* Your task *
Return everything from the start of the records down to the line containing "лотос в мозговой полости; (10) Лалата (лоб)", copied exactly with that line included.

* Extracted entries *
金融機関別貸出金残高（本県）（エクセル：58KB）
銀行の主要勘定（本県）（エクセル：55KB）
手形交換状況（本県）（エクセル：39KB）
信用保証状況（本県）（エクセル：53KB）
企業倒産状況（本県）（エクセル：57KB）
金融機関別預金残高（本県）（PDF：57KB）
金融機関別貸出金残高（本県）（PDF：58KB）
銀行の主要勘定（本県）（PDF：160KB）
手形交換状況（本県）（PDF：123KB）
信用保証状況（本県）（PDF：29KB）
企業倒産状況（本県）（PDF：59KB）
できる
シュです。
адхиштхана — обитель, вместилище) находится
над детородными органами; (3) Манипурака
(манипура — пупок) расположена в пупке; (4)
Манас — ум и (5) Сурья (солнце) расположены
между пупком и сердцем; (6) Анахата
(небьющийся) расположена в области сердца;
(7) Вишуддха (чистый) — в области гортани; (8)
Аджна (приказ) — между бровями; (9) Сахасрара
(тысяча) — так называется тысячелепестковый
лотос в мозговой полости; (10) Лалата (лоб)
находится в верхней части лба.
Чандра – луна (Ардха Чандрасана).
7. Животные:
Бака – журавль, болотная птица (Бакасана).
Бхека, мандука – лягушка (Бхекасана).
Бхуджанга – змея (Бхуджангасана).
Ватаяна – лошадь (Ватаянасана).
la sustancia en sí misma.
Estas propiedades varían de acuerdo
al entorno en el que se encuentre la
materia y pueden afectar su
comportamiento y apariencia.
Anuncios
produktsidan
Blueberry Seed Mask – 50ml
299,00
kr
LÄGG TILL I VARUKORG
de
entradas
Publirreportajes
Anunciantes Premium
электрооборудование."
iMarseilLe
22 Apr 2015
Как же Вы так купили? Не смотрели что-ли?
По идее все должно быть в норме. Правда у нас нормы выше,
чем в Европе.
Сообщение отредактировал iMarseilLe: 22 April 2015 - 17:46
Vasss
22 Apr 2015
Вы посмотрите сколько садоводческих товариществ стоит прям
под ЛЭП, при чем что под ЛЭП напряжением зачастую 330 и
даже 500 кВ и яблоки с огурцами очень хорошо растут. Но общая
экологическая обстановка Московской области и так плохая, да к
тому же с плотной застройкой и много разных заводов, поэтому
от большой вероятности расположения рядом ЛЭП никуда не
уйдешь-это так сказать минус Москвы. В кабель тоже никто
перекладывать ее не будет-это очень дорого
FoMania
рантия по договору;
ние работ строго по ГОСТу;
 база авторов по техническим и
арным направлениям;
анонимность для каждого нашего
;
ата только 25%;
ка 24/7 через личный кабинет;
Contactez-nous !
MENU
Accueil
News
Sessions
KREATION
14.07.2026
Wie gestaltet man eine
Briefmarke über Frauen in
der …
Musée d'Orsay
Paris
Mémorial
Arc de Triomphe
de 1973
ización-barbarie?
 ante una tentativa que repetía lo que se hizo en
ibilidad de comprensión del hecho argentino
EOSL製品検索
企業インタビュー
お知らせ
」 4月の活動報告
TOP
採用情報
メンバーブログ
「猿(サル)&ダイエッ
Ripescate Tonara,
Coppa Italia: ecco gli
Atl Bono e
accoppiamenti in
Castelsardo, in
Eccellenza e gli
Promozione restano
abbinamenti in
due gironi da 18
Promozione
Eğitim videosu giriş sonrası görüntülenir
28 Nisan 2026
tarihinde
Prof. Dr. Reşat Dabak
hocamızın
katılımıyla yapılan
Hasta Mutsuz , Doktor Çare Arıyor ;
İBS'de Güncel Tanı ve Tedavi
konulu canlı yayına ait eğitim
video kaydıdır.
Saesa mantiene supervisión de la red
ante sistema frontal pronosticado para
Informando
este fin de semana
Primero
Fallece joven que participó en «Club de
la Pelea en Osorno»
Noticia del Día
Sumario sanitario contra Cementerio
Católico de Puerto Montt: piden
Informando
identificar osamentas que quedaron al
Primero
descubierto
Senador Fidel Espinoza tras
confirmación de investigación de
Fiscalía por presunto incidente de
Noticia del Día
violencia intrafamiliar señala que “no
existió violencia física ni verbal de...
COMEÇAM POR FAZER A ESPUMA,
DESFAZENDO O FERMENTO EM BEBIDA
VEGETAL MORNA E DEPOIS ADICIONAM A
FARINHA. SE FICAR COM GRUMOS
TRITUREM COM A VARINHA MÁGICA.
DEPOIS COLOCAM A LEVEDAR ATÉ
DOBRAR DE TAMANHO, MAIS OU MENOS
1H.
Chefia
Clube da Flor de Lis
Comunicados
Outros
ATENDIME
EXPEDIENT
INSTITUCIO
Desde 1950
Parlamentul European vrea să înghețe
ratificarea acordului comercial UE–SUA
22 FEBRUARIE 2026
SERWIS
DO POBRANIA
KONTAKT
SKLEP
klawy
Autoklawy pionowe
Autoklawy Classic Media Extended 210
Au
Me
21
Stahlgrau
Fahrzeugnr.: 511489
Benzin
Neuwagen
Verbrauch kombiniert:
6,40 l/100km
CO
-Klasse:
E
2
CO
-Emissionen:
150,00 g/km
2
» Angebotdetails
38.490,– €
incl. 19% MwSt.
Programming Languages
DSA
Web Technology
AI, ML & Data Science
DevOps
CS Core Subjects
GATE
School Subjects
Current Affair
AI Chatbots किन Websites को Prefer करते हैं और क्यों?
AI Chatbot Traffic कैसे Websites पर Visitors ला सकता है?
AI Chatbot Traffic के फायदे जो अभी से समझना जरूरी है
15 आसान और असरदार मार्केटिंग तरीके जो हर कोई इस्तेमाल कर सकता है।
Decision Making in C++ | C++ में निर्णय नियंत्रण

* Answer for the task *
金融機関別貸出金残高（本県）（エクセル：58KB）
銀行の主要勘定（本県）（エクセル：55KB）
手形交換状況（本県）（エクセル：39KB）
信用保証状況（本県）（エクセル：53KB）
企業倒産状況（本県）（エクセル：57KB）
金融機関別預金残高（本県）（PDF：57KB）
金融機関別貸出金残高（本県）（PDF：58KB）
銀行の主要勘定（本県）（PDF：160KB）
手形交換状況（本県）（PDF：123KB）
信用保証状況（本県）（PDF：29KB）
企業倒産状況（本県）（PDF：59KB）
できる
シュです。
адхиштхана — обитель, вместилище) находится
над детородными органами; (3) Манипурака
(манипура — пупок) расположена в пупке; (4)
Манас — ум и (5) Сурья (солнце) расположены
между пупком и сердцем; (6) Анахата
(небьющийся) расположена в области сердца;
(7) Вишуддха (чистый) — в области гортани; (8)
Аджна (приказ) — между бровями; (9) Сахасрара
(тысяча) — так называется тысячелепестковый
лотос в мозговой полости; (10) Лалата (лоб)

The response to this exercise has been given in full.